The Erie Canal

Joined Jul 2011
11,340 Posts | 2,849+
It was build at the cost of $7 million, a 350 mile long, 40 feet wide, 4 feet deep ditch. It was pushed by Governor Dewitt ........ There is ......., IA in Dewitt County and a Dewitt, IA in ....... County. The canal made the midwest. The key thing was they could ship grain from the Great Lakes. It would be loaded on ships in Albany and maybe different ships in NYC. Most of it was exported to Europe. The US is an agricultural exporter now, but a huge exporter then. Also, famously of cotton from the deep south, mostly through New Orleans. The canal made NYC and Chicago, neither on the canal. Before the Canal, NYC was just a comparable port to Baltimore, Philadelphia, and Boston. Lots of upstate NYC cities and towns, which are mostly now depressed. 30 ton barges, a little less capacity than 18-wheelers, were towed by teams of horses of mules. Shipped west were mostly manufatured goods from the northeast of Europe. The barges may not have been full going west. It was sort of part of trade between the midwest and Europe.

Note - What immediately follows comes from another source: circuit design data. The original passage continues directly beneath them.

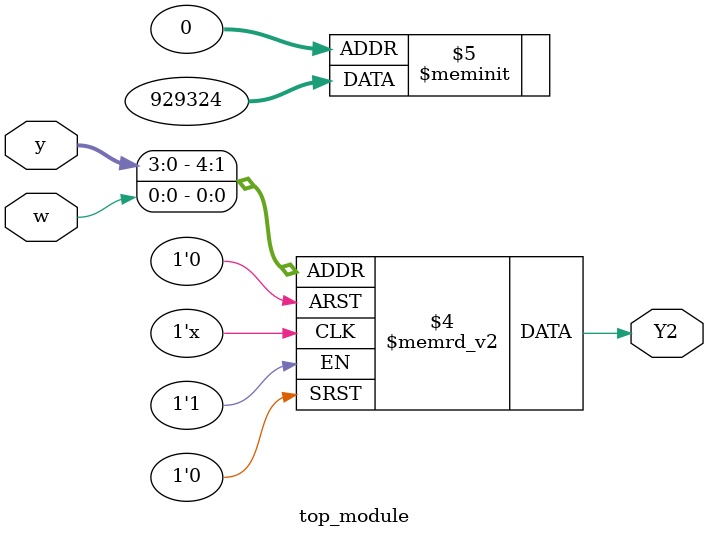
<source format=sv>
module top_module(
    input [3:0] y,
    input w,
    output reg Y2);

    always_comb begin
        case({y, w})
            5'b00000: Y2 = 0;
            5'b00001: Y2 = 0;
            5'b00010: Y2 = 1;
            5'b00011: Y2 = 1;
            5'b00100: Y2 = 0;
            5'b00101: Y2 = 1;
            5'b00110: Y2 = 0;
            5'b00111: Y2 = 0;
            5'b01000: Y2 = 0;
            5'b01001: Y2 = 1;
            5'b01010: Y2 = 1;
            5'b01011: Y2 = 1;
            5'b01100: Y2 = 0;
            5'b01101: Y2 = 1;
            5'b01110: Y2 = 0;
            5'b01111: Y2 = 0;
            5'b10000: Y2 = 0;
            5'b10001: Y2 = 1;
            5'b10010: Y2 = 1;
            5'b10011: Y2 = 1;
            default: Y2 = 0; // Default case to handle any unspecified combinations
        endcase
    end

endmodule

</source>
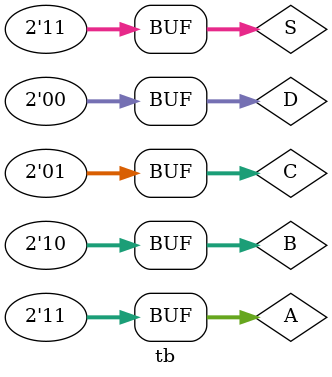
<source format=v>
module tb();
    
    //declaring variables
    reg [1:0] A,B,C,D,S;
    wire [1:0] Y;

    //declaring the design
    mux_case dut(
                    .A(A),
                    .B(B),
                    .C(C),
                    .D(D),
                    .S(S),
                    .Y(Y)
    );


    // Stimulas 
    initial begin
        A <= 2'b11;
        B <= 2'b10;
        C <= 2'b01;
        D <= 2'b00;
        #100;

        S <= 2'b00;
        #100;

        S <= 2'b01;
        #100;

        S <= 2'b10;
        #100;

        S <= 2'b11;
        #100;        
    end


    //Declaring the Dump command
    initial begin
        $dumpfile("dump.vcd");
        $dumpvars(0);


    end

endmodule

</source>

It was the 2nd longest canal in the world to the Great Canal of China, which is from the 7th century. Canals were really big for transporting freight. Other states tried copying the Erie Canal. Once the railroads came in, passengers usually took trains, which were much faster. The canal was made deeper around 1900. The barges were also powered by fuel rather than animal power. Eventually, rail transportation became more efficient. The Erie Canal stopped being used about 1970.
 
Joined Aug 2016
12,409 Posts | 8,403+
Dispargum
The 1900 expansion of the canal was a pet project of NY Governor Teddy Roosevelt. With hindsight we can see it was practice for his other canal project.
 
Joined Jul 2011
11,340 Posts | 2,849+
The Panama Canal and Suez Canals were really important in the early 20th century and still are. Canals competing with freight trains for inland transportation are obsolete.